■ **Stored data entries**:
-------------------------

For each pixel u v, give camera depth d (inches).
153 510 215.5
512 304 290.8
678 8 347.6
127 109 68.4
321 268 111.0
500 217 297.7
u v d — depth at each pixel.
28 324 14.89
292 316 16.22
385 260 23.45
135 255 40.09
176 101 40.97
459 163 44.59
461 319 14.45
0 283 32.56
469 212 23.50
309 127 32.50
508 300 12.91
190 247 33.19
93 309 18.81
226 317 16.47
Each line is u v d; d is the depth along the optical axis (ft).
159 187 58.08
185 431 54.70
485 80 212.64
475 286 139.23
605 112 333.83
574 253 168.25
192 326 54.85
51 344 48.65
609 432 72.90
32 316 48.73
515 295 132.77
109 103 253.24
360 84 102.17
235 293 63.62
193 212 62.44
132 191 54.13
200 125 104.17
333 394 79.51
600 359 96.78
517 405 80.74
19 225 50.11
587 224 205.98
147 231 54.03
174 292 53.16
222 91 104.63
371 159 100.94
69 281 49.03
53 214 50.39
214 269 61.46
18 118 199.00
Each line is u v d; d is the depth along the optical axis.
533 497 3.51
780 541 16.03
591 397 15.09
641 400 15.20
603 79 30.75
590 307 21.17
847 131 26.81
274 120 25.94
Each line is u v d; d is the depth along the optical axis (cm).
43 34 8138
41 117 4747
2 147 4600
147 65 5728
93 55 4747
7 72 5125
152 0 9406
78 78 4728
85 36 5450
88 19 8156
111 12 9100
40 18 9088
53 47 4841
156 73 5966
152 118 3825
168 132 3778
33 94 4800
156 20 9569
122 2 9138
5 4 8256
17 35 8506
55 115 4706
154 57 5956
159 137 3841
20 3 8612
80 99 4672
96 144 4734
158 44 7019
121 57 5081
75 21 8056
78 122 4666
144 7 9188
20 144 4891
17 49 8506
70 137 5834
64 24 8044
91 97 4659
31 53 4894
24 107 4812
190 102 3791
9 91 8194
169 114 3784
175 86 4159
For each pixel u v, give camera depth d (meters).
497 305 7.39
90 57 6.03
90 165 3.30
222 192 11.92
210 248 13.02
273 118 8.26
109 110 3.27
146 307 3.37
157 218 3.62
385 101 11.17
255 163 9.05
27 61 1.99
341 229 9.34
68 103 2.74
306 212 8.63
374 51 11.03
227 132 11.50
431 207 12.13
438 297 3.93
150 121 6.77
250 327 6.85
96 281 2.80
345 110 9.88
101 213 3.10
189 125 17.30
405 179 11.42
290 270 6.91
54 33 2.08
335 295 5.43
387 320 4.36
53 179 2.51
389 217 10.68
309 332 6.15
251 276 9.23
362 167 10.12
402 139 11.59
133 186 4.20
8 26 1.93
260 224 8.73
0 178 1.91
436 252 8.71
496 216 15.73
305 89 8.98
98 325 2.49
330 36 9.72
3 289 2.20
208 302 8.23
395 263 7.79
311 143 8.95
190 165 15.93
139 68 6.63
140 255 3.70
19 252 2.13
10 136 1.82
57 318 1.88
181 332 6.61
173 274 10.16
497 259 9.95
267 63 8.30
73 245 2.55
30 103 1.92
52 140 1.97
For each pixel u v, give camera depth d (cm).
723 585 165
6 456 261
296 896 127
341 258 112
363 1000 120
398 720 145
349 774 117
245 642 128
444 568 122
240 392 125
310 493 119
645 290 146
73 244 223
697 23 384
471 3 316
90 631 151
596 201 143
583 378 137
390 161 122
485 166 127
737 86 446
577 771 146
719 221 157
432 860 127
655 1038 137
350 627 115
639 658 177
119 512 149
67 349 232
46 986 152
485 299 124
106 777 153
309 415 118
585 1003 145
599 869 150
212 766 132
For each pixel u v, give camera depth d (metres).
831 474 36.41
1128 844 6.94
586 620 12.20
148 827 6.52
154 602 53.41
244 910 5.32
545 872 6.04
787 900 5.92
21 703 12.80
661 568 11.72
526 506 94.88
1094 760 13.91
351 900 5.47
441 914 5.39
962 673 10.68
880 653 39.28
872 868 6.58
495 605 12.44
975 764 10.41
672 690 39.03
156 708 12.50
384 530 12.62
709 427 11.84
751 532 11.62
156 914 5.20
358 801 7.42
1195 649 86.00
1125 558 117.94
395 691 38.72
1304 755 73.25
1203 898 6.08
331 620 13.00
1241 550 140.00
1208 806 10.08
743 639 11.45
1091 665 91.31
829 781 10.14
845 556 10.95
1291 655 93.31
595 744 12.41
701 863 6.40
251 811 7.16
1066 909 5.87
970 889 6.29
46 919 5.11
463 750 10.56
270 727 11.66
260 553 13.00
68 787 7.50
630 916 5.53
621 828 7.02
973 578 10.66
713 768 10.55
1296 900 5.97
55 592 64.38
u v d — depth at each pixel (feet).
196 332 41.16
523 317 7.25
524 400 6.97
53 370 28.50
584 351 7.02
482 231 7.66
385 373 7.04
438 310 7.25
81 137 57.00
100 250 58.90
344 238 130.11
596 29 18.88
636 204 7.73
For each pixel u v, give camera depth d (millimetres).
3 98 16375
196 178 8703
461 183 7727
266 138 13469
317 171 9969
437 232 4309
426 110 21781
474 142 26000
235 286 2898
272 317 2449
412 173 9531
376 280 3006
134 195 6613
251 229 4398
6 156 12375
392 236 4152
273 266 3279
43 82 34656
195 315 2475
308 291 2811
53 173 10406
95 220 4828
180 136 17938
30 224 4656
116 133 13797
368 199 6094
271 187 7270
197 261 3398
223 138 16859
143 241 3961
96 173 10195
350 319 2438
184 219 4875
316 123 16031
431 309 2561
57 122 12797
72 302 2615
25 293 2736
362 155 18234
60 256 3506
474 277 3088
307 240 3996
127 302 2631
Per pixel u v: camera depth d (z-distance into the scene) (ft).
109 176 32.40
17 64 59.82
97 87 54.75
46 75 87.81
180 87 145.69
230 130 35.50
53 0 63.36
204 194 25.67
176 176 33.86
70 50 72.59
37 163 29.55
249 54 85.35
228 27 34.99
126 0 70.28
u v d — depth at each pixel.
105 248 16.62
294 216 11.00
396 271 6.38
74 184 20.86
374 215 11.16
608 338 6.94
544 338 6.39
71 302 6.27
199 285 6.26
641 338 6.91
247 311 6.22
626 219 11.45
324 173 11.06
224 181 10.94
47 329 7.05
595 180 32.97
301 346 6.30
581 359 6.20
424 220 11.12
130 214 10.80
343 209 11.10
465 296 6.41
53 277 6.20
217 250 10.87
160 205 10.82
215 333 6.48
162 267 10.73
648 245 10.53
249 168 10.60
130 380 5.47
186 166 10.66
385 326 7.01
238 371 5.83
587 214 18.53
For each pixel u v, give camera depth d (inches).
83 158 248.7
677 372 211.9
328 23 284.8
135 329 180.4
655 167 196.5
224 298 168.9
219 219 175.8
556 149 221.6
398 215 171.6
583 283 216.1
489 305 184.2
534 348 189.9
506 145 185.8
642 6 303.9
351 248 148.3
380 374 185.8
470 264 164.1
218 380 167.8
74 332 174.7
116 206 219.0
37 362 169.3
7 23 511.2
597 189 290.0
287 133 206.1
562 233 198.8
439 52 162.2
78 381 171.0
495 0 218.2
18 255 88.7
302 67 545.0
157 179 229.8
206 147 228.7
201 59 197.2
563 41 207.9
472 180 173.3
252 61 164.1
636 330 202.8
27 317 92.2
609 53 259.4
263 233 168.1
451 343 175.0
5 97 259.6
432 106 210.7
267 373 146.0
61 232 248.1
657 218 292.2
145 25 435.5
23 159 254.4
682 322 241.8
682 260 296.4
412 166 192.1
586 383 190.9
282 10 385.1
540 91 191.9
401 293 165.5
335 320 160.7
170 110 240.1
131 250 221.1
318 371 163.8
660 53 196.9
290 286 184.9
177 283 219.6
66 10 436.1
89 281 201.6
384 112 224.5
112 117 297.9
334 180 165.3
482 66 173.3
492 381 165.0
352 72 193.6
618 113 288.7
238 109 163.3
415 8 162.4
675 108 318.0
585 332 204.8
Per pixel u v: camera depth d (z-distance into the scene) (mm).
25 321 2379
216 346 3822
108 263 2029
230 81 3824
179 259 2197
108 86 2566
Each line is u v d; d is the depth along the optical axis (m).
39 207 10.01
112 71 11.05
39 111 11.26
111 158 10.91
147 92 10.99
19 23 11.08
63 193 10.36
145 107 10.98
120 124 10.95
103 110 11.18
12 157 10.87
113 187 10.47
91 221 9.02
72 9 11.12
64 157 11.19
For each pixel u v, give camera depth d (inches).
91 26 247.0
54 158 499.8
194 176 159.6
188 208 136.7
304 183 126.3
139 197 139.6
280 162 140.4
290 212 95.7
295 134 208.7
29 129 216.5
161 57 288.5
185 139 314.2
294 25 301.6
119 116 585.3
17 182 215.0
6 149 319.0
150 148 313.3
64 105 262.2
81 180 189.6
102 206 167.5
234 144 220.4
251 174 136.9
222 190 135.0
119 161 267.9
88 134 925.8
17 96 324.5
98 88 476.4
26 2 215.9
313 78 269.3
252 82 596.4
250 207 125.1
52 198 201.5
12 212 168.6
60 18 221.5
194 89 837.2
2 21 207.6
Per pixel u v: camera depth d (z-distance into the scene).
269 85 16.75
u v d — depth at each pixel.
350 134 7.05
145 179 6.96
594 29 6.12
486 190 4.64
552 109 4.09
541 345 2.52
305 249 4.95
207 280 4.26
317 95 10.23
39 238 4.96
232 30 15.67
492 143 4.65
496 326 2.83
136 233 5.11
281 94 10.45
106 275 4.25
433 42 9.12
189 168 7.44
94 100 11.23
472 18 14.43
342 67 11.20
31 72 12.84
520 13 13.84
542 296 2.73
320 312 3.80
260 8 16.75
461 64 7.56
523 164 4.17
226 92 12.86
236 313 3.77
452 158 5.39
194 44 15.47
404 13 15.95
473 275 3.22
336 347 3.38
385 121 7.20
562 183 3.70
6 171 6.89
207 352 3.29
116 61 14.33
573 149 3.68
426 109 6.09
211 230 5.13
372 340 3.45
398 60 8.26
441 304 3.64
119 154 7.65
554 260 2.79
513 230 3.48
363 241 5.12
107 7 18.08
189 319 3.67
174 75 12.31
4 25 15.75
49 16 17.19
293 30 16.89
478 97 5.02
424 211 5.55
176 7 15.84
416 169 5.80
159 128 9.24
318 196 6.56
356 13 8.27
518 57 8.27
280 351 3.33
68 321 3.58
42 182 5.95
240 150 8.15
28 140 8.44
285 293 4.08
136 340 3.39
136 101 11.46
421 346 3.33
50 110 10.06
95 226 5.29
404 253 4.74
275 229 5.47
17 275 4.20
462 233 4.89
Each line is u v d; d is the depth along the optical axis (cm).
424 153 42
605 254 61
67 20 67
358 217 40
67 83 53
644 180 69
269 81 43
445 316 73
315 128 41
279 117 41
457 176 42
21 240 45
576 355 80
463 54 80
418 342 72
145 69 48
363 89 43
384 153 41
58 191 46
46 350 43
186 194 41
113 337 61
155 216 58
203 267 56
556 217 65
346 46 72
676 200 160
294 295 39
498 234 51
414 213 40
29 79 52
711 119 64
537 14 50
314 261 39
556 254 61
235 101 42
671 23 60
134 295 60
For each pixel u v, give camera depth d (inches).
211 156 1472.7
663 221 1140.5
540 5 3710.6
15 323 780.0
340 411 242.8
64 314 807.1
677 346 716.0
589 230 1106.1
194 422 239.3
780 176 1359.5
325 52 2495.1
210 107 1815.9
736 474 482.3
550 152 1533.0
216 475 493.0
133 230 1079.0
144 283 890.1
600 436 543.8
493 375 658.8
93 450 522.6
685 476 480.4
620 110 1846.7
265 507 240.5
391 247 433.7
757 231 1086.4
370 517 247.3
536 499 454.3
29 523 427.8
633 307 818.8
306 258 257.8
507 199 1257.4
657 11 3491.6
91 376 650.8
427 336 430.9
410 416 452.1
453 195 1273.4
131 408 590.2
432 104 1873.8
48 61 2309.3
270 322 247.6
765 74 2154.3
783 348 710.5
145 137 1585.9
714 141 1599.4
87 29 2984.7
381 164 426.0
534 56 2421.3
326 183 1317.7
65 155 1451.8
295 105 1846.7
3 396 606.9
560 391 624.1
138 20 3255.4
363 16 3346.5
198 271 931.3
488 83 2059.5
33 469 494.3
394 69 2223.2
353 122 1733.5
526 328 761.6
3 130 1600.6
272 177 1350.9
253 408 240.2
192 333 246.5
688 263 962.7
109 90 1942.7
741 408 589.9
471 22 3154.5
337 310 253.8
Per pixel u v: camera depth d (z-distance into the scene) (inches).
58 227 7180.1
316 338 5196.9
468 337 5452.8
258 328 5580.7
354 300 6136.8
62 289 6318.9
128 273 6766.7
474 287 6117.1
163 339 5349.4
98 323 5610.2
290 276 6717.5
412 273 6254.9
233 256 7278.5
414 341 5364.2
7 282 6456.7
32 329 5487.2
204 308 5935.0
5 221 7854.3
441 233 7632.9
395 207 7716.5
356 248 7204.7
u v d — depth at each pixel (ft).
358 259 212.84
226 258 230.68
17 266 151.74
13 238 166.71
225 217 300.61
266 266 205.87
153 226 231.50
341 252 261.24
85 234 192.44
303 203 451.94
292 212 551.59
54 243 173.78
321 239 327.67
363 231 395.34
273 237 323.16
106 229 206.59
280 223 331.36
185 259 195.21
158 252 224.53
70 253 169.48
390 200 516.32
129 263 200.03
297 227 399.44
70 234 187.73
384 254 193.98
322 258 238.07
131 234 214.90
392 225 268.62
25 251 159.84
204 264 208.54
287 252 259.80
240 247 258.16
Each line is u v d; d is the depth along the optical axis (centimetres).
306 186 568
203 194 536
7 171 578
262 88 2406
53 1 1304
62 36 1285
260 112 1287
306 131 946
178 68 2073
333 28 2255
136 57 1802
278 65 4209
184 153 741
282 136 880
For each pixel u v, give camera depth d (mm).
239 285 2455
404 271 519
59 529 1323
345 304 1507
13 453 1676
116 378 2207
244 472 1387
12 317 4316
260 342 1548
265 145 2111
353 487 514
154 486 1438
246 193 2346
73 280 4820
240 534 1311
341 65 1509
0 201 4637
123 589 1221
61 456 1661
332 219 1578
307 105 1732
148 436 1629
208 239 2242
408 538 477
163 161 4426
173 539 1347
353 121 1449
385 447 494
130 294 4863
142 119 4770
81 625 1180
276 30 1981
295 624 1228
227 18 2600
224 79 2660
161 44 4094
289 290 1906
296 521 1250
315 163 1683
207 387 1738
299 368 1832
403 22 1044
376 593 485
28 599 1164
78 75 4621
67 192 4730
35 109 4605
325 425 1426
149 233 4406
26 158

-------------------------

■ **Work order**:
Repeat each line of the data above, exactly as it appears, from the first through the line that contains "517 405 80.74".

■ **Response below**:
For each pixel u v, give camera depth d (inches).
153 510 215.5
512 304 290.8
678 8 347.6
127 109 68.4
321 268 111.0
500 217 297.7
u v d — depth at each pixel.
28 324 14.89
292 316 16.22
385 260 23.45
135 255 40.09
176 101 40.97
459 163 44.59
461 319 14.45
0 283 32.56
469 212 23.50
309 127 32.50
508 300 12.91
190 247 33.19
93 309 18.81
226 317 16.47
Each line is u v d; d is the depth along the optical axis (ft).
159 187 58.08
185 431 54.70
485 80 212.64
475 286 139.23
605 112 333.83
574 253 168.25
192 326 54.85
51 344 48.65
609 432 72.90
32 316 48.73
515 295 132.77
109 103 253.24
360 84 102.17
235 293 63.62
193 212 62.44
132 191 54.13
200 125 104.17
333 394 79.51
600 359 96.78
517 405 80.74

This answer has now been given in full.